*Activity 1:* Please give the records again, beginning at the line that has "Chain Refere" and continuing through the end of the records, with "Flyball" substituted for "Agility" and everything else unchanged. Leave the pictures out of your answer.

*Source passage:*

————————

Re: [389-users] importing large subtree crashes ns-slapd

Rich Megginson Mon, 15 Mar 2010 11:58:22 -0700

Christopher Wood wrote:
> On Thu, Mar 04, 2010 at 12:06:31PM -0700, Rich Megginson wrote:
>   
>> Christopher Wood wrote:
>>     
>>> On Wed, Mar 03, 2010 at 08:30:19PM -0700, Rich Megginson wrote:
>>>   
>>>       
>>>> Christopher Wood wrote:
>>>>     
>>>>         
>>>>> I'm just getting started with 389 Directory Server (at work), and I've 
>>>>> run into an issue that I'm not certain how to troubleshoot. I would 
>>>>> greatly appreciate any assistance or tips you could offer, especially on 
>>>>> where to look to see what's failing.
>>>>>
>>>>> Also, I apologize in advance for changing strings related to my 
>>>>> employer's directory names and such, as I'm not comfortable with leaking 
>>>>> that level information to a public list.
>>>>>   
>>>>>       
>>>>>           
>>>> As well you should be - you should always obscure sensitive information 
>>>> like this.
>>>>     
>>>>         
>>>>> Overview:
>>>>>
>>>>> Initializing a large subtree from NDS 6.2 crashes ns-slapd, but other 
>>>>> subtrees are fine.
>>>>>
>>>>>
>>>>> Top-Level Questions:
>>>>>
>>>>> 1) How do I stop ns-slapd from crashing?
>>>>>   
>>>>>       
>>>>>           
>>>> Good question.
>>>>     
>>>>         
>>>>> 2) How do I figure out what precisely is causing the crash? (With various 
>>>>> levels of debug logging I get the same log entry.)
>>>>>   
>>>>>       
>>>>>           
>>>> You've already used the TRACE level (1) for logging - that's as verbose 
>>>> as it gets for this particular operation.  Next step would be to try to 
>>>> get a core file.
>>>>     
>>>>         
>>>>> 3) Is it possible to simply import my initialization ldif without 
>>>>> duplication checks?
>>>>>   
>>>>>       
>>>>>           
>>>> No.
>>>>     
>>>>         
>>>>> Background:
>>>>>
>>>>> At work we have NDS 6.2 (single master on a physical server, virtual 
>>>>> machine slaves), and would like to move our directories intact to a 389 
>>>>> 2.6 installation via replication.
>>>>>   
>>>>>       
>>>>>           
>>>> What platform/OS?  32-bit or 64-bit?  By NDS 6.2 I'm assuming you mean 
>>>> Netscape Directory Server - by 2.6 I'm assuming you mean 1.2.6.a1 (a2 
>>>> should be hitting the mirrors tomorrow).
>>>>     
>>>>         
>>> 32 bit
>>>
>>>   
>>>       
>>>>> I already have replicated several of our NDS 6.2 subtrees to 389 2.6 with 
>>>>> no difficulties.
>>>>>
>>>>> I compiled our 389 installation from the source packages downloaded from 
>>>>> http://directory.fedoraproject.org/wiki/Source.

————————

*Entries provided:*
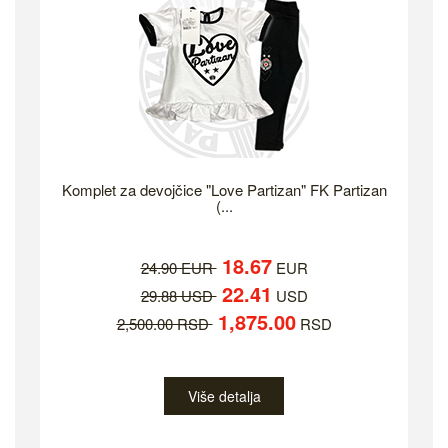
Komplet za devojčice "Love Partizan" FK Partizan
(...
18.67
24.90 EUR
EUR
22.41
29.88 USD
USD
1,875.00
2,500.00 RSD
RSD
Više detalja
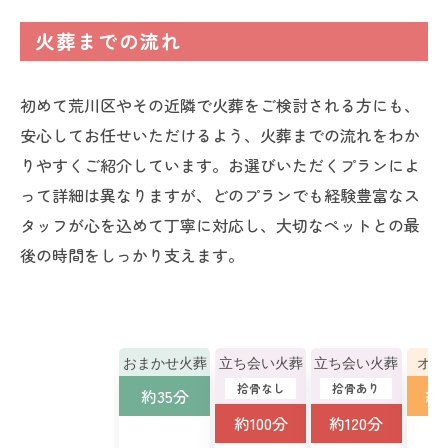
火葬までの流れ
初めて荒川区やその近隣で火葬をご検討される方にも、
安心してお任せいただけるよう、火葬までの流れをわか
りやすくご紹介しています。お選びいただくプランによ
って詳細は異なりますが、どのプランでも経験豊富なス
タッフが心を込めて丁寧に対応し、大切なペットとの最
後の時間をしっかり支えます。
おまかせ火葬
立ち会い火葬
立ち会い火葬
オー
拾骨なし
拾骨あり
約35分
約1
約100分
約120分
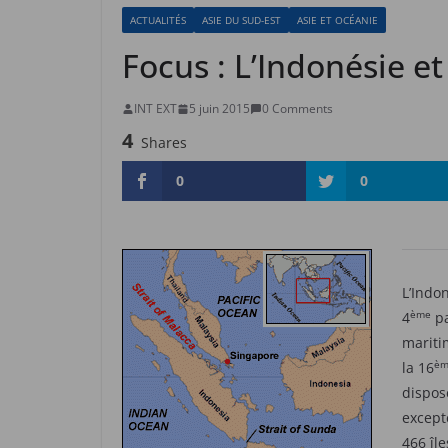
ACTUALITÉS
ASIE DU SUD-EST
ASIE ET OCÉANIE
Focus : L’Indonésie et
INT EXT
5 juin 2015
0 Comments
4
Shares
0
0
L’Indo
ème
4
pa
maritim
èm
la 16
dispos
except
466 îl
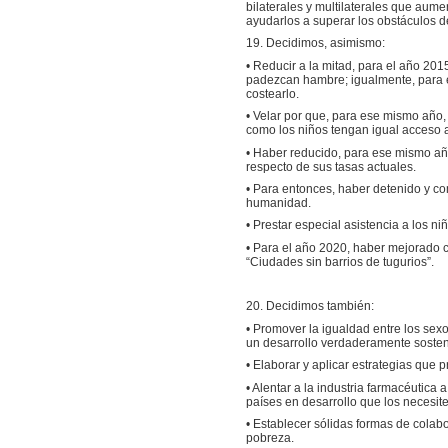
bilaterales y multilaterales que aume
ayudarlos a superar los obstáculos d
19. Decidimos, asimismo:
• Reducir a la mitad, para el año 201
padezcan hambre; igualmente, para e
costearlo.
• Velar por que, para ese mismo año,
como los niños tengan igual acceso a
• Haber reducido, para ese mismo año
respecto de sus tasas actuales.
• Para entonces, haber detenido y co
humanidad.
• Prestar especial asistencia a los n
• Para el año 2020, haber mejorado c
“Ciudades sin barrios de tugurios”.
20. Decidimos también:
• Promover la igualdad entre los sex
un desarrollo verdaderamente sosten
• Elaborar y aplicar estrategias que 
• Alentar a la industria farmacéutic
países en desarrollo que los necesit
• Establecer sólidas formas de colabo
pobreza.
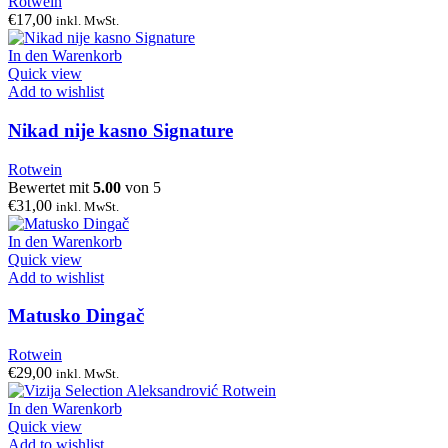
Rotwein
€
17,00
inkl. MwSt.
In den Warenkorb
Quick view
Add to wishlist
Nikad nije kasno Signature
Rotwein
Bewertet mit
5.00
von 5
€
31,00
inkl. MwSt.
In den Warenkorb
Quick view
Add to wishlist
Matusko Dingač
Rotwein
€
29,00
inkl. MwSt.
In den Warenkorb
Quick view
Add to wishlist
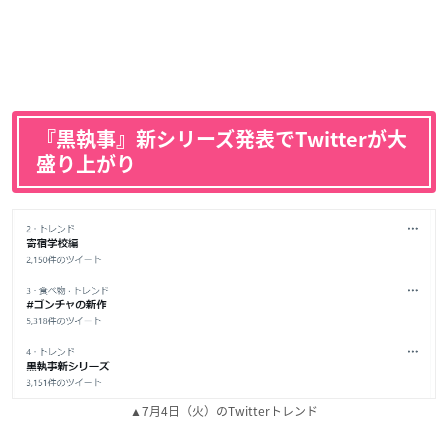
『黒執事』新シリーズ発表でTwitterが大
盛り上がり
▲7月4日（火）のTwitterトレンド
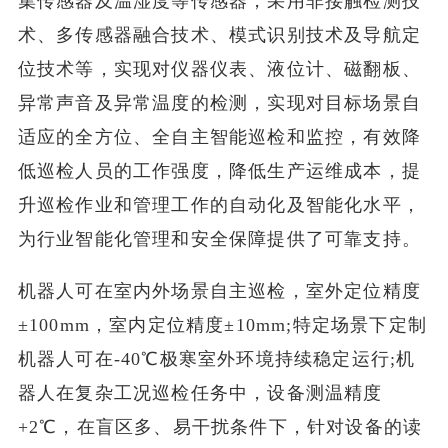
集传感器及温湿度等传感器，采用非接触检测技
术、多传感器融合技术、模式识别技术及导航定
位技术等，实现对仪器仪表、液位计、磁翻板、
异常声音及异常温度的检测，实现对目标场景自
适应的全方位、全自主智能巡检和监控，有效降
低巡检人员的工作强度，降低生产运维成本，提
升巡检作业和管理工作的自动化及智能化水平，
为行业智能化管理和安全保障提供了可靠支持。
机器人可在室内外场景自主巡检，室外定位精度
±100mm，室内定位精度±10mm;特定场景下定制
机器人可在-40℃极寒室外环境持续稳定运行;机
器人在复杂工况巡检任务中，设备测温精度
+2℃，在盲区多、易干扰条件下，针对设备的读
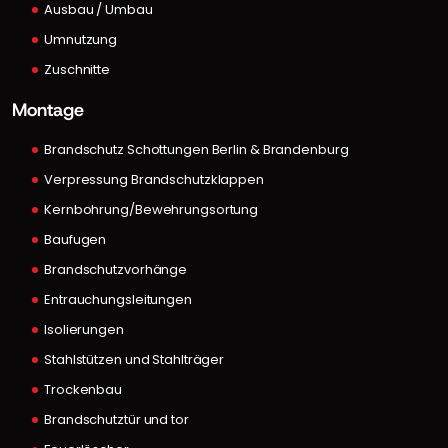
Ausbau / Umbau
Umnutzung
Zuschnitte
Montage
Brandschutz Schottungen Berlin & Brandenburg
Verpressung Brandschutzklappen
Kernbohrung/Bewehrungsortung
Baufugen
Brandschutzvorhänge
Entrauchungsleitungen
Isolierungen
Stahlstützen und Stahlträger
Trockenbau
Brandschutztür und tor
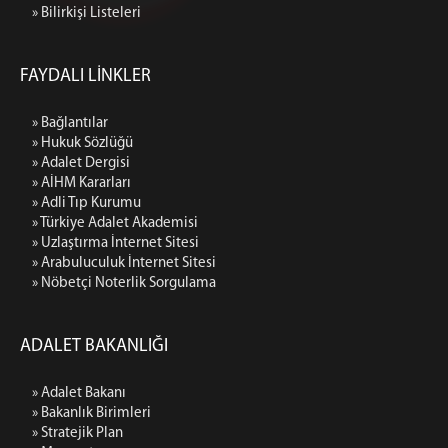
» Bilirkişi Listeleri
FAYDALI LİNKLER
» Bağlantılar
» Hukuk Sözlüğü
» Adalet Dergisi
» AİHM Kararları
» Adli Tıp Kurumu
» Türkiye Adalet Akademisi
» Uzlaştırma İnternet Sitesi
» Arabuluculuk İnternet Sitesi
» Nöbetçi Noterlik Sorgulama
ADALET BAKANLIĞI
» Adalet Bakanı
» Bakanlık Birimleri
» Stratejik Plan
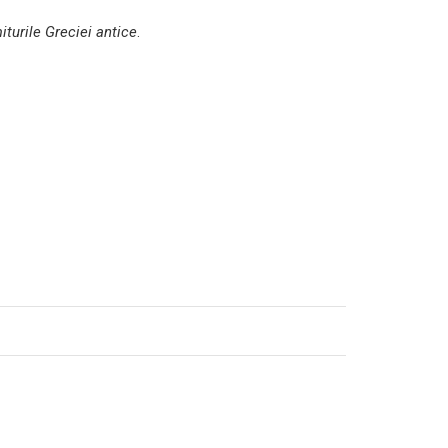
turile Greciei antice
.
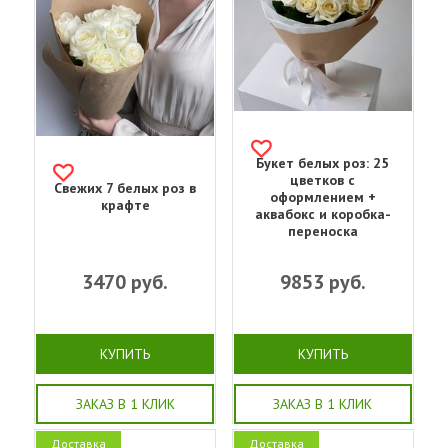
Букет белых роз: 25
цветков с
Свежих 7 белых роз в
оформлением +
крафте
аквабокс и коробка-
переноска
3470
руб.
9853
руб.
КУПИТЬ
КУПИТЬ
ЗАКАЗ В 1 КЛИК
ЗАКАЗ В 1 КЛИК
Доставка
Доставка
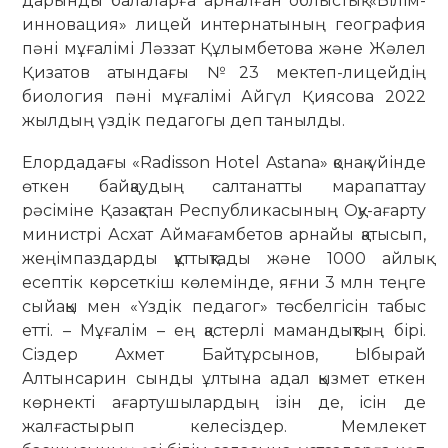
дарынды балаларға арналған облыстық «Білім-
инновация» лицей интернатының география
пәні мұғалімі Ләззат Құлымбетова және Жәлел
Қизатов атындағы №23 мектеп-лицейдің
биология пәні мұғалімі Айгүл Қиясова 2022
жылдың үздік педагогы деп танылды.
Елордадағы «Radisson Hotel Astana» қонақ үйінде
өткен байқаудың салтанатты марапаттау
рәсіміне Қазақстан Республикасының Оқу-ағарту
министрі Асхат Аймағамбетов арнайы қатысып,
жеңімпаздарды құттықтады және 1000 айлық
есептік көрсеткіш көлемінде, яғни 3 млн теңге
сыйақы мен «Үздік педагог» төсбелгісін табыс
етті. – Мұғалім – ең қастерлі мамандықтың бірі.
Сіздер Ахмет Байтұрсынов, Ыбырай
Алтынсарин сынды ұлтына адал қызмет еткен
көрнекті ағартушылардың ізін де, ісін де
жалғастырып келесіздер. Мемлекет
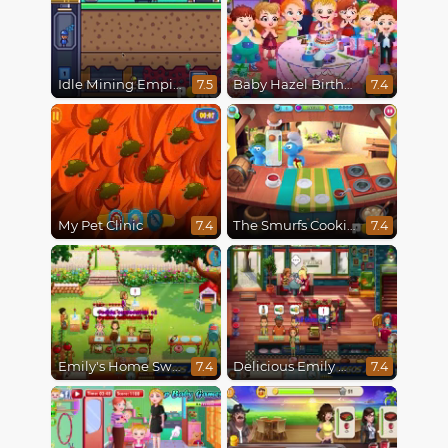
Idle Mining Empire
Baby Hazel Birthday Party
7.5
7.4
My Pet Clinic
The Smurfs Cooking
7.4
7.4
Emily's Home Sweet Home
Delicious Emily New Beginning
7.4
7.4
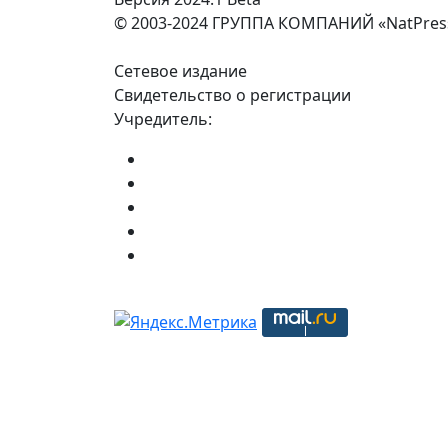
© 2003-2024 ГРУППА КОМПАНИЙ «NatPres
Сетевое издание
Свидетельство о регистрации
Учредитель:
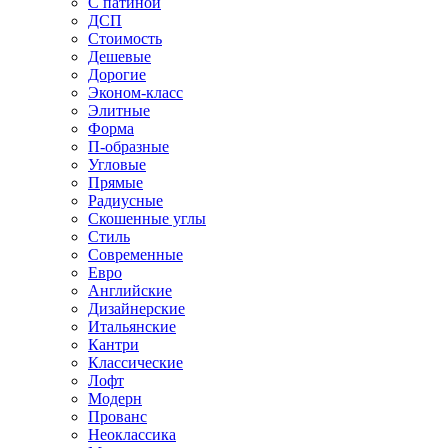
С патиной
ДСП
Стоимость
Дешевые
Дорогие
Эконом-класс
Элитные
Форма
П-образные
Угловые
Прямые
Радиусные
Скошенные углы
Стиль
Современные
Евро
Английские
Дизайнерские
Итальянские
Кантри
Классические
Лофт
Модерн
Прованс
Неоклассика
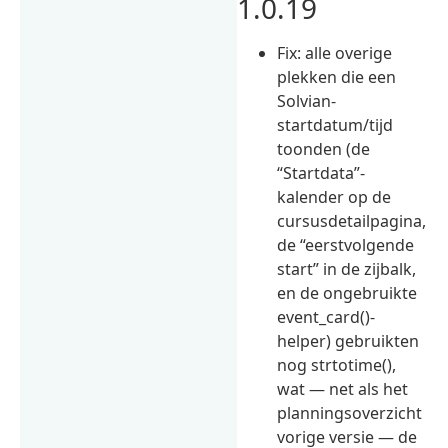
1.0.19
Fix: alle overige
plekken die een
Solvian-
startdatum/tijd
toonden (de
“Startdata”-
kalender op de
cursusdetailpagina,
de “eerstvolgende
start” in de zijbalk,
en de ongebruikte
event_card()-
helper) gebruikten
nog strtotime(),
wat — net als het
planningsoverzicht
vorige versie — de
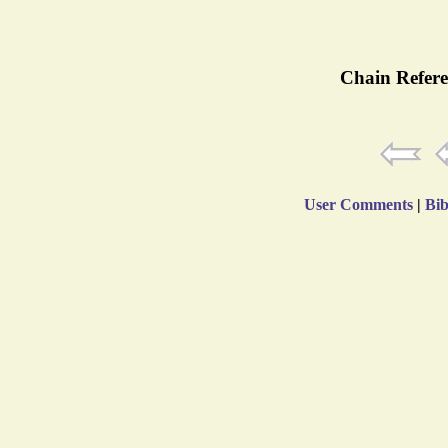
Chain Refere
User Comments
|
Bib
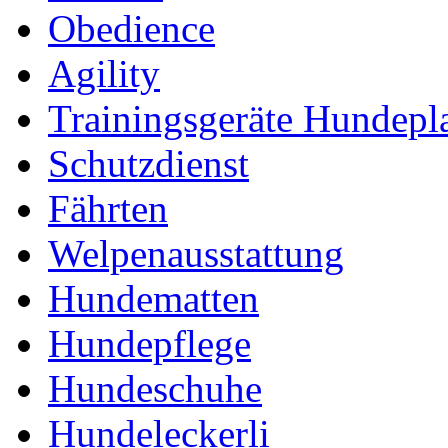
Obedience
Agility
Trainingsgeräte Hundepl
Schutzdienst
Fährten
Welpenausstattung
Hundematten
Hundepflege
Hundeschuhe
Hundeleckerli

————————

*Activity 2:* Summarize the forum thread about the ns-slapd crash in two sentences.

*Exercise output 1:*
Chain Refere
User Comments
|
Bib
Obedience
Flyball
Trainingsgeräte Hundepl
Schutzdienst
Fährten
Welpenausstattung
Hundematten
Hundepflege
Hundeschuhe
Hundeleckerli

*Exercise output 2:* Christopher Wood reports that initializing a large subtree from NDS 6.2 crashes ns-slapd, though other subtrees replicated to 389 2.6 without difficulty, and asks how to stop the crash, how to find its precise cause, and whether the initialization ldif can be imported without duplication checks. Rich Megginson replies that the TRACE logging level already used is as verbose as it gets, that the next step is to get a core file, and that importing without duplication checks is not possible.